Record extracts »

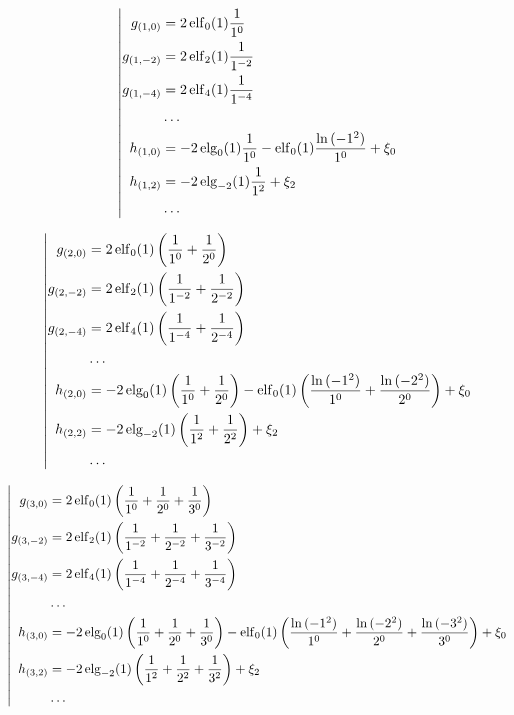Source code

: \begin{equation*} \left| \begin{aligned}
g_{(1,0)} &=
  2 \elf_0(1) \frac{1}{1^0} \\
%
g_{(1,-2)} &=
  2 \elf_2(1) \frac{1}{1^{-2}} \\
%
g_{(1,-4)} &=
  2 \elf_4(1) \frac{1}{1^{-4}} \\
%
&\ldots \\
%
h_{(1,0)} &=
- 2 \elg_0(1) \frac{1}{1^0}
- \elf_0(1) \frac{\ln{(-1^2)}}{1^0}
+ \xi_0 \\
%
h_{(1,2)} &=
- 2 \elg_{-2}(1) \frac{1}{1^2}
+ \xi_2 \\
%
&\ldots \\
\end{aligned} \right. \end{equation*}

\begin{equation*} \left| \begin{aligned}
g_{(2,0)} &=
  2 \elf_0(1) \left(
  \frac{1}{1^0}
+ \frac{1}{2^0} \right) \\
%
g_{(2,-2)} &=
  2 \elf_2(1) \left(
  \frac{1}{1^{-2}}
+ \frac{1}{2^{-2}} \right) \\
%
g_{(2,-4)} &=
  2 \elf_4(1) \left(
  \frac{1}{1^{-4}}
+ \frac{1}{2^{-4}} \right) \\
%
&\ldots \\
%
h_{(2,0)} &=
- 2 \elg_0(1) \left(
  \frac{1}{1^0}
+ \frac{1}{2^0} \right)
- \elf_0(1) \left(
  \frac{\ln{(-1^2)}}{1^0}
+ \frac{\ln{(-2^2)}}{2^0} \right)
+ \xi_0 \\
%
h_{(2,2)} &=
- 2 \elg_{-2}(1) \left(
  \frac{1}{1^2}
+ \frac{1}{2^2} \right)
+ \xi_2 \\
%
&\ldots \\
\end{aligned} \right. \end{equation*}

\begin{equation*} \left| \begin{aligned}
g_{(3,0)} &=
  2 \elf_0(1) \left(
  \frac{1}{1^0}
+ \frac{1}{2^0}
+ \frac{1}{3^0} \right) \\
%
g_{(3,-2)} &=
  2 \elf_2(1) \left(
  \frac{1}{1^{-2}}
+ \frac{1}{2^{-2}}
+ \frac{1}{3^{-2}} \right) \\
%
g_{(3,-4)} &=
  2 \elf_4(1) \left(
  \frac{1}{1^{-4}}
+ \frac{1}{2^{-4}}
+ \frac{1}{3^{-4}} \right) \\
%
&\ldots \\
%
h_{(3,0)} &=
- 2 \elg_0(1) \left(
  \frac{1}{1^0}
+ \frac{1}{2^0}
+ \frac{1}{3^0} \right)
- \elf_0(1) \left(
  \frac{\ln{(-1^2)}}{1^0}
+ \frac{\ln{(-2^2)}}{2^0}
+ \frac{\ln{(-3^2)}}{3^0} \right)
+ \xi_0 \\
%
h_{(3,2)} &=
- 2 \elg_{-2}(1) \left(
  \frac{1}{1^2}
+ \frac{1}{2^2}
+ \frac{1}{3^2} \right)
+ \xi_2 \\
%
&\ldots \\
\end{aligned} \right. \end{equation*}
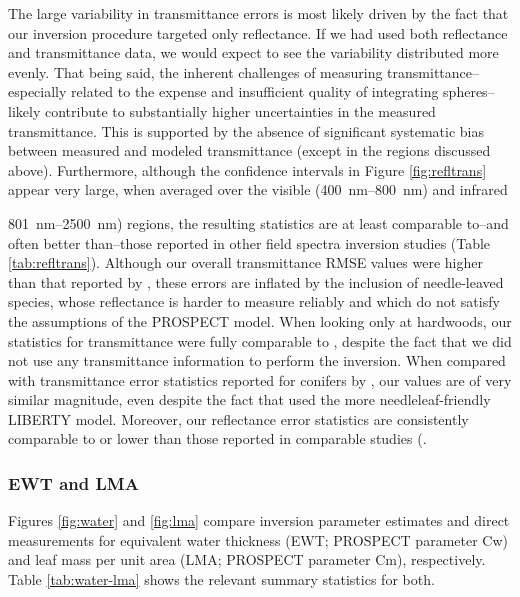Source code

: The large variability in transmittance errors is most likely driven by the
fact that our inversion procedure targeted only reflectance. If we had used
both reflectance and transmittance data, we would expect to see the
variability distributed more evenly. That being said, the inherent challenges
of measuring transmittance--especially related to the expense and insufficient
quality of integrating spheres--likely contribute to substantially higher
uncertainties in the measured transmittance. This is supported by the absence
of significant systematic bias between measured and modeled transmittance
(except in the regions discussed above).  Furthermore, although the confidence
intervals in Figure \ref{fig:refltrans} appear very large, when averaged over
the visible (\SIrange{400}{800}{\nano\meter}) and infrared
{\SIrange{801}{2500}{\nano\meter}) regions, the resulting statistics are at
least comparable to--and often better than--those reported in other field
spectra inversion studies (Table \ref{tab:refltrans}).  Although our overall
transmittance RMSE values were higher than that reported by \cite{Feret2008},
these errors are inflated by the inclusion of needle-leaved species, whose
reflectance is harder to measure reliably and which do not satisfy the
assumptions of the PROSPECT model.  When looking only at hardwoods, our
statistics for transmittance were fully comparable to \cite{Feret2008},
despite the fact that we did not use any transmittance information to perform
the inversion.  When compared with transmittance error statistics reported for
conifers by \cite{DiVittorio2009}, our values are of very similar magnitude,
even despite the fact that \cite{DiVittorio2009} used the more
needleleaf-friendly LIBERTY model.  Moreover, our reflectance error statistics
are consistently comparable to or lower than those reported in comparable
studies (\cite{Feret2008, DiVittorio2009}.

 

\subsubsection{EWT and LMA}

Figures \ref{fig:water} and \ref{fig:lma} compare inversion parameter
estimates and direct measurements for equivalent water thickness (EWT;
PROSPECT parameter Cw) and leaf mass per unit area (LMA; PROSPECT parameter
Cm), respectively. Table \ref{tab:water-lma} shows the relevant summary
statistics for both. 

}
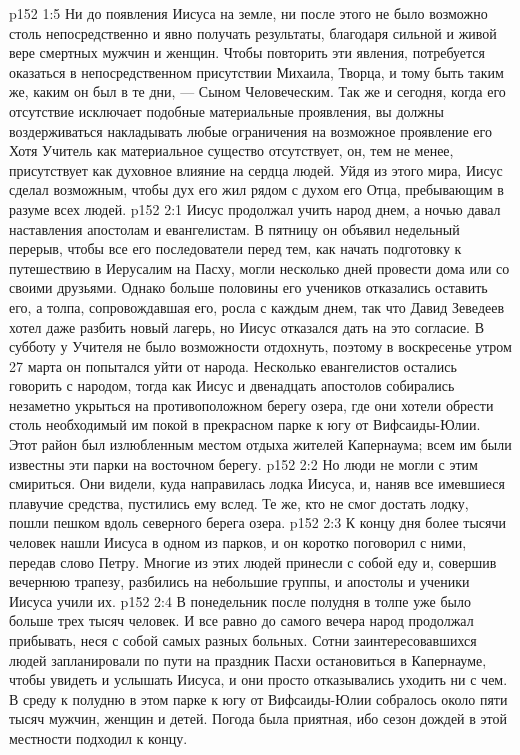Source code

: \vs p152 1:5 Ни до появления Иисуса на земле, ни после этого не было возможно столь непосредственно и явно получать результаты, благодаря сильной и живой вере смертных мужчин и женщин. Чтобы повторить эти явления, потребуется оказаться в непосредственном присутствии Михаила, Творца, и тому быть таким же, каким он был в те дни, --- Сыном Человеческим. Так же и сегодня, когда его отсутствие исключает подобные материальные проявления, вы должны воздерживаться накладывать любые ограничения на возможное проявление его  Хотя Учитель как материальное существо отсутствует, он, тем не менее, присутствует как духовное влияние на сердца людей. Уйдя из этого мира, Иисус сделал возможным, чтобы дух его жил рядом с духом его Отца, пребывающим в разуме всех людей.
\vs p152 2:1 Иисус продолжал учить народ днем, а ночью давал наставления апостолам и евангелистам. В пятницу он объявил недельный перерыв, чтобы все его последователи перед тем, как начать подготовку к путешествию в Иерусалим на Пасху, могли несколько дней провести дома или со своими друзьями. Однако больше половины его учеников отказались оставить его, а толпа, сопровождавшая его, росла с каждым днем, так что Давид Зеведеев хотел даже разбить новый лагерь, но Иисус отказался дать на это согласие. В субботу у Учителя не было возможности отдохнуть, поэтому в воскресенье утром 27 марта он попытался уйти от народа. Несколько евангелистов остались говорить с народом, тогда как Иисус и двенадцать апостолов собирались незаметно укрыться на противоположном берегу озера, где они хотели обрести столь необходимый им покой в прекрасном парке к югу от Вифсаиды\hyp{}Юлии. Этот район был излюбленным местом отдыха жителей Капернаума; всем им были известны эти парки на восточном берегу.
\vs p152 2:2 Но люди не могли с этим смириться. Они видели, куда направилась лодка Иисуса, и, наняв все имевшиеся плавучие средства, пустились ему вслед. Те же, кто не смог достать лодку, пошли пешком вдоль северного берега озера.
\vs p152 2:3 К концу дня более тысячи человек нашли Иисуса в одном из парков, и он коротко поговорил с ними, передав слово Петру. Многие из этих людей принесли с собой еду и, совершив вечернюю трапезу, разбились на небольшие группы, и апостолы и ученики Иисуса учили их.
\vs p152 2:4 В понедельник после полудня в толпе уже было больше трех тысяч человек. И все равно до самого вечера народ продолжал прибывать, неся с собой самых разных больных. Сотни заинтересовавшихся людей запланировали по пути на праздник Пасхи остановиться в Капернауме, чтобы увидеть и услышать Иисуса, и они просто отказывались уходить ни с чем. В среду к полудню в этом парке к югу от Вифсаиды\hyp{}Юлии собралось около пяти тысяч мужчин, женщин и детей. Погода была приятная, ибо сезон дождей в этой местности подходил к концу.
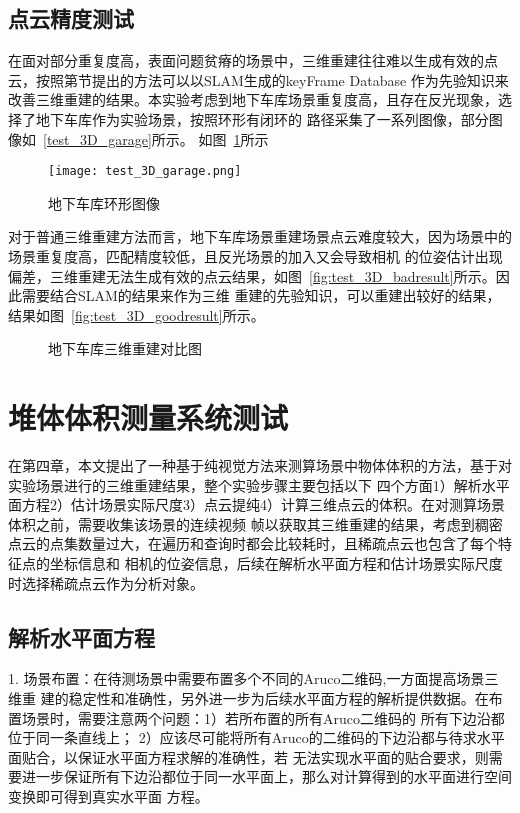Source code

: \subsection{点云精度测试}
在面对部分重复度高，表面问题贫瘠的场景中，三维重建往往难以生成有效的点云，按照第节提出的方法可以以SLAM生成的keyFrame Database
作为先验知识来改善三维重建的结果。本实验考虑到地下车库场景重复度高，且存在反光现象，选择了地下车库作为实验场景，按照环形有闭环的
路径采集了一系列图像，部分图像如~\ref{test_3D_garage}所示。
如图~\ref{fig:test_3D_garage}所示
\begin{figure}[H] %
  \centering
  \texttt{[image: test\_3D\_garage.png]}
  \caption{地下车库环形图像}
  \label{fig:test_3D_garage}
  \end{figure}
对于普通三维重建方法而言，地下车库场景重建场景点云难度较大，因为场景中的场景重复度高，匹配精度较低，且反光场景的加入又会导致相机
的位姿估计出现偏差，三维重建无法生成有效的点云结果，如图~\ref{fig:test_3D_badresult}所示。因此需要结合SLAM的结果来作为三维
重建的先验知识，可以重建出较好的结果，结果如图~\ref{fig:test_3D_goodresult}所示。
  \begin{figure}[h]
  \centering
  \vskip0.5cm
  \caption{地下车库三维重建对比图}\label{fig:test_3D}
\end{figure}

\section{堆体体积测量系统测试}
\label{sec:5.4}
在第四章，本文提出了一种基于纯视觉方法来测算场景中物体体积的方法，基于对实验场景进行的三维重建结果，整个实验步骤主要包括以下
四个方面1）解析水平面方程2）估计场景实际尺度3）点云提纯4）计算三维点云的体积。在对测算场景体积之前，需要收集该场景的连续视频
帧以获取其三维重建的结果，考虑到稠密点云的点集数量过大，在遍历和查询时都会比较耗时，且稀疏点云也包含了每个特征点的坐标信息和
相机的位姿信息，后续在解析水平面方程和估计场景实际尺度时选择稀疏点云作为分析对象。
\subsection{解析水平面方程}
\label{sec:5.4.1}
1.	场景布置：在待测场景中需要布置多个不同的Aruco二维码,一方面提高场景三维重
建的稳定性和准确性，另外进一步为后续水平面方程的解析提供数据。在布置场景时，需要注意两个问题：1）若所布置的所有Aruco二维码的
所有下边沿都位于同一条直线上； 2）应该尽可能将所有Aruco的二维码的下边沿都与待求水平面贴合，以保证水平面方程求解的准确性，若
无法实现水平面的贴合要求，则需要进一步保证所有下边沿都位于同一水平面上，那么对计算得到的水平面进行空间变换即可得到真实水平面
方程。

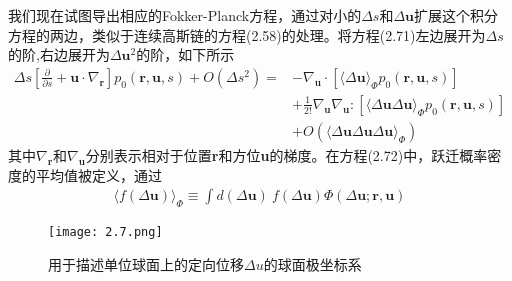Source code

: \documentclass[12pt]{article}
\begin{document}
\begin{CJK}{UTF8}{gkai}
我们现在试图导出相应的Fokker-Planck方程，通过对小的$\Delta s$和$\Delta \textbf{u}$扩展这个积分方程的两边，类似于连续高斯链的方程(2.58)的处理。将方程(2.71)左边展开为$\Delta s$的阶,右边展开为$\Delta \textbf{u}^2$的阶，如下所示\\
\begin{equation}
\begin{aligned}
\Delta s \left[\frac{\partial}{\partial s}+\textbf{u}\cdot\nabla_\textbf{r}\right]p_0(\textbf{r},\textbf{u},s)+O(\Delta s^2)=&-\nabla_\textbf{u} \cdot [\langle \Delta \textbf{u}\rangle_\Phi p_0(\textbf{r},\textbf{u},s)]\\&+\frac{1}{2!}\nabla_\textbf{u} \nabla_\textbf{u} :[\langle\Delta \textbf{u}\Delta \textbf{u} \rangle_\Phi p_0(\textbf{r},\textbf{u},s)]\\&+O(\langle \Delta \textbf{u} \Delta \textbf{u}\Delta \textbf{u}\rangle_\Phi)
\end{aligned}
\end{equation}
其中$\nabla_\textbf{r}$和$\nabla_\textbf{u}$分别表示相对于位置\textbf{r}和方位\textbf{u}的梯度。在方程(2.72)中，跃迁概率密度的平均值被定义，通过
\begin{gather}
\langle f(\Delta \textbf{u})\rangle _\Phi\equiv\int d(\Delta \textbf{u})\ f(\Delta \textbf{u} )\Phi(\Delta \textbf{u};\textbf{r},\textbf{u})
\end{gather}
 \begin{figure}[H]
	\centering   
	\texttt{[image: 2.7.png]}
	\caption{用于描述单位球面上的定向位移$\Delta u$的球面极坐标系}
\end{figure}


\end{CJK}
\end{document}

Instructions for the task » Look through the preceding entries for the word "nano". Report how many lines hold it, and only that number.

Answer box » 2